LLM outliers are widely observed in existing literature. Kovaleva et al. (2021) notes weight outliers, which emerge gradually, beginning early in pre-training, and cause abnormal spikes at select dimensions in the output embedding vectors. Disabling those outliers significantly degrades both the training loss and the downstream task performance. Bondarenko et al. (2021) notes activation outliers, which encourage specific attention patterns, such as attending to the special separator token. However, Sun et al. (2024) first observes an exceptionally extraordinary outlier; in particular, they discover massive activations in LLMs that persist across layers in a fixed position, which Yang et al. (2024) hypothesizes is caused by gated linear units (GLU) and its variants, such as GEGLU and SwiGLU. To mitigate these massive activations, Sun et al. (2024) proposes a learnable attention bias, and (Son et al., 2024; Yang et al., 2024) inserts certain prefixes. To complement these mitigation studies, our focus is instead to leverage, rather than mitigate, these super activations.
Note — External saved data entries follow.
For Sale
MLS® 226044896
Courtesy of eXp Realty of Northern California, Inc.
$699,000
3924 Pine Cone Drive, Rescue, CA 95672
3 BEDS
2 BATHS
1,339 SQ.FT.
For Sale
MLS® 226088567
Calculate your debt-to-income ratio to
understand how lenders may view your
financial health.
2.2 Outlier-aware quantization methods

Quantization is one of the most popular techniques for reducing LLM resource consumption. However, quantizing LLMs is non-trivial, due to outliers that increase the range of values. Existing works typically study two settings for LLM quantization: (1) Weight-only quantization, where only weights are quantized into low-bit integers; (2) Weight-activation quantization, where both activation and weights are quantized.
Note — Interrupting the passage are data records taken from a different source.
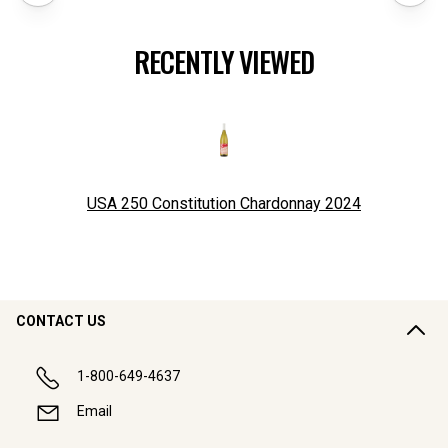
RECENTLY VIEWED
USA 250 Constitution Chardonnay
2024
CONTACT US
1-800-649-4637
Email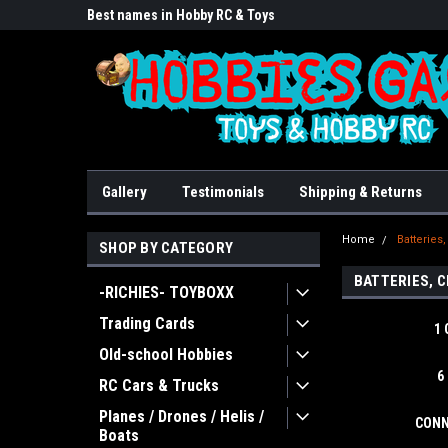
lore!
Best names in Hobby RC & Toys
We Buy/sell/trade FU
Gallery
Testimonials
Shipping & Returns
Home
Batteries
SHOP BY CATEGORY
BATTERIES, 
-RICHIES- TOYBOXX
Trading Cards
1 
Old-school Hobbies
6
RC Cars & Trucks
Planes / Drones / Helis /
CONN
Boats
For weight-only quantization, several common solutions including using smaller block sizes, to limit the number of values any single outlier can impact (Dettmers et al., 2024; Shao et al., 2024; Dettmers & Zettlemoyer, 2023; Frantar et al., 2022; Dettmers et al., 2023); scaling sensitive weights, via a grid-searched channel-wise scaling, Lin et al. (2024); or clipping outliers via learned optimal thresholds (Shao et al., 2024; Lin et al., 2024). The most common approach is to extract and store sensitive weight outliers in higher-precision (Dettmers et al., 2024; Kim et al., 2024; Dettmers et al., 2022). However, decomposed, mixed-precision arithmetic for hundreds of thousands of weights is unfriendly for hardware and incurs significant latency penalties. We take a different approach, handling at most a half dozen scalars to maintain hardware friendliness.

For activation quantization, there are an increased number of even more aggressive outlier values, making activation quantization more challenging. To tackle this, previous work rotates (Liu et al., 2024; Ashkboos et al., 2024; Chee et al., 2023), clips (Wei et al., 2022) or shifts (Wei et al., 2023; Shao et al., 2024) activations to mitigate activation outliers. One effective approach scales activations (Xiao et al., 2023), migrating the difficulty of quantization from activations to weights with a mathematically equivalent transformation. However, this method – SmoothQuant – requires calibration data to find the optimal hyperparameters. We show a competitive alternative that is alternatively data-free, with a small change to a naive round-to-nearest method.

Recent studies have discovered that activation outliers are associated with weight outliers. The hidden dimensions where activation outliers emerge have a high correlation to sensitive weight channels (Heo et al., 2024; Lee et al., 2024). Along these lines, activation magnitudes have been used as an indicator to find salient weight channels to preserve in weight quantization (Lin et al., 2024). We find the relationship between activations and weights is even more striking: Rather than channel-wise pairs, we find relationships between two individual scalars – up to six weights and one activation.